─── Source material ───
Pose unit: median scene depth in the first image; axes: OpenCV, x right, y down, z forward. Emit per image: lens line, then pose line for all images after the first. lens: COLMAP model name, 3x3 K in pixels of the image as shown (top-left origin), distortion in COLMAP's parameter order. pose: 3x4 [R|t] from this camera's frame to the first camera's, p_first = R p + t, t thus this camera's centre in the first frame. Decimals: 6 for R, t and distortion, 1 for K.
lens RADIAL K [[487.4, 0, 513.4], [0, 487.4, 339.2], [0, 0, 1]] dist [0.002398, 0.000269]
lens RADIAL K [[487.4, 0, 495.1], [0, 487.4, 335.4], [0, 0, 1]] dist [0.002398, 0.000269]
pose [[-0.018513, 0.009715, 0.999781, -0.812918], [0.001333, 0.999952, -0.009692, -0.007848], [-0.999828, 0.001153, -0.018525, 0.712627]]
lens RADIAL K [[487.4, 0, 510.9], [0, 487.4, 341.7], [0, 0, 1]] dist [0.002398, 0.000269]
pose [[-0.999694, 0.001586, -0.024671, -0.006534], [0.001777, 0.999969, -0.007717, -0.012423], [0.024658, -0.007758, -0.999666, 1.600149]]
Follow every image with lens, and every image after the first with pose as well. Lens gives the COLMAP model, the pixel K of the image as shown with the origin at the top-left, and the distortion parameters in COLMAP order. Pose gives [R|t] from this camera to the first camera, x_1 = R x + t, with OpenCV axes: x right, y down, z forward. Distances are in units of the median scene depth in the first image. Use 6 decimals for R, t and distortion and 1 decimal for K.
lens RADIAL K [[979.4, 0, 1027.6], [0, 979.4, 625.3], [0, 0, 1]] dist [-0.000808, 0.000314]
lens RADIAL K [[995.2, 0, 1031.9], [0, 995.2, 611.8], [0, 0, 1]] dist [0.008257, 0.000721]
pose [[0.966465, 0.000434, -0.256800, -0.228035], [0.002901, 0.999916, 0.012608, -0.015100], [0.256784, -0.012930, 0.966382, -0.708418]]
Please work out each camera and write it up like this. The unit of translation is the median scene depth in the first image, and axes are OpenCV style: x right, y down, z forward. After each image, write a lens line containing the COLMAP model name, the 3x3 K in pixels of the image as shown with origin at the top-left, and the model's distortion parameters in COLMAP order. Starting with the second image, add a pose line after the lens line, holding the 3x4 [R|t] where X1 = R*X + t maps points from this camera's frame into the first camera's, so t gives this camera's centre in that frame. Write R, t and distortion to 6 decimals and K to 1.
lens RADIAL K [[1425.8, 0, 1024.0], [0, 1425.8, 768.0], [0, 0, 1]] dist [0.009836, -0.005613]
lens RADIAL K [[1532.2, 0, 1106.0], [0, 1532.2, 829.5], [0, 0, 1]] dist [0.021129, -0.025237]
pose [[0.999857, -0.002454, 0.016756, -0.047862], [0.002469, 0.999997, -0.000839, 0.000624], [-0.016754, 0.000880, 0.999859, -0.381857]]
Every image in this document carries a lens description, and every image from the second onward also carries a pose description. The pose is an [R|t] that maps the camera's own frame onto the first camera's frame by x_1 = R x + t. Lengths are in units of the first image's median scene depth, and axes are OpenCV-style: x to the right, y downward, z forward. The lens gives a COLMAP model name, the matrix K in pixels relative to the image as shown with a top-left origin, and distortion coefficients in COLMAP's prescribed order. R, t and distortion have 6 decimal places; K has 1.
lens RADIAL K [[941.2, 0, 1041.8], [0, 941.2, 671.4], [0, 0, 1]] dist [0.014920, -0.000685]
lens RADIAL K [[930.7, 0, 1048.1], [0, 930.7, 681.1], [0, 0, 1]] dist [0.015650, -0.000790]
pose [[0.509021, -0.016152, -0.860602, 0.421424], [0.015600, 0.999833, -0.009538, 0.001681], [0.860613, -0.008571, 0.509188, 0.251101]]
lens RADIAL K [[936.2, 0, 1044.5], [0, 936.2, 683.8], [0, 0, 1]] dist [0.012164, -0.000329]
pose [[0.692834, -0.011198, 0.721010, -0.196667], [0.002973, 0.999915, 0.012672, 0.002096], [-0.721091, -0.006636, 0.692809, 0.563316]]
───
What to produce – Repeat each of the entries exactly as written.

Response to the exercise –
Pose unit: median scene depth in the first image; axes: OpenCV, x right, y down, z forward. Emit per image: lens line, then pose line for all images after the first. lens: COLMAP model name, 3x3 K in pixels of the image as shown (top-left origin), distortion in COLMAP's parameter order. pose: 3x4 [R|t] from this camera's frame to the first camera's, p_first = R p + t, t thus this camera's centre in the first frame. Decimals: 6 for R, t and distortion, 1 for K.
lens RADIAL K [[487.4, 0, 513.4], [0, 487.4, 339.2], [0, 0, 1]] dist [0.002398, 0.000269]
lens RADIAL K [[487.4, 0, 495.1], [0, 487.4, 335.4], [0, 0, 1]] dist [0.002398, 0.000269]
pose [[-0.018513, 0.009715, 0.999781, -0.812918], [0.001333, 0.999952, -0.009692, -0.007848], [-0.999828, 0.001153, -0.018525, 0.712627]]
lens RADIAL K [[487.4, 0, 510.9], [0, 487.4, 341.7], [0, 0, 1]] dist [0.002398, 0.000269]
pose [[-0.999694, 0.001586, -0.024671, -0.006534], [0.001777, 0.999969, -0.007717, -0.012423], [0.024658, -0.007758, -0.999666, 1.600149]]
Follow every image with lens, and every image after the first with pose as well. Lens gives the COLMAP model, the pixel K of the image as shown with the origin at the top-left, and the distortion parameters in COLMAP order. Pose gives [R|t] from this camera to the first camera, x_1 = R x + t, with OpenCV axes: x right, y down, z forward. Distances are in units of the median scene depth in the first image. Use 6 decimals for R, t and distortion and 1 decimal for K.
lens RADIAL K [[979.4, 0, 1027.6], [0, 979.4, 625.3], [0, 0, 1]] dist [-0.000808, 0.000314]
lens RADIAL K [[995.2, 0, 1031.9], [0, 995.2, 611.8], [0, 0, 1]] dist [0.008257, 0.000721]
pose [[0.966465, 0.000434, -0.256800, -0.228035], [0.002901, 0.999916, 0.012608, -0.015100], [0.256784, -0.012930, 0.966382, -0.708418]]
Please work out each camera and write it up like this. The unit of translation is the median scene depth in the first image, and axes are OpenCV style: x right, y down, z forward. After each image, write a lens line containing the COLMAP model name, the 3x3 K in pixels of the image as shown with origin at the top-left, and the model's distortion parameters in COLMAP order. Starting with the second image, add a pose line after the lens line, holding the 3x4 [R|t] where X1 = R*X + t maps points from this camera's frame into the first camera's, so t gives this camera's centre in that frame. Write R, t and distortion to 6 decimals and K to 1.
lens RADIAL K [[1425.8, 0, 1024.0], [0, 1425.8, 768.0], [0, 0, 1]] dist [0.009836, -0.005613]
lens RADIAL K [[1532.2, 0, 1106.0], [0, 1532.2, 829.5], [0, 0, 1]] dist [0.021129, -0.025237]
pose [[0.999857, -0.002454, 0.016756, -0.047862], [0.002469, 0.999997, -0.000839, 0.000624], [-0.016754, 0.000880, 0.999859, -0.381857]]
Every image in this document carries a lens description, and every image from the second onward also carries a pose description. The pose is an [R|t] that maps the camera's own frame onto the first camera's frame by x_1 = R x + t. Lengths are in units of the first image's median scene depth, and axes are OpenCV-style: x to the right, y downward, z forward. The lens gives a COLMAP model name, the matrix K in pixels relative to the image as shown with a top-left origin, and distortion coefficients in COLMAP's prescribed order. R, t and distortion have 6 decimal places; K has 1.
lens RADIAL K [[941.2, 0, 1041.8], [0, 941.2, 671.4], [0, 0, 1]] dist [0.014920, -0.000685]
lens RADIAL K [[930.7, 0, 1048.1], [0, 930.7, 681.1], [0, 0, 1]] dist [0.015650, -0.000790]
pose [[0.509021, -0.016152, -0.860602, 0.421424], [0.015600, 0.999833, -0.009538, 0.001681], [0.860613, -0.008571, 0.509188, 0.251101]]
lens RADIAL K [[936.2, 0, 1044.5], [0, 936.2, 683.8], [0, 0, 1]] dist [0.012164, -0.000329]
pose [[0.692834, -0.011198, 0.721010, -0.196667], [0.002973, 0.999915, 0.012672, 0.002096], [-0.721091, -0.006636, 0.692809, 0.563316]]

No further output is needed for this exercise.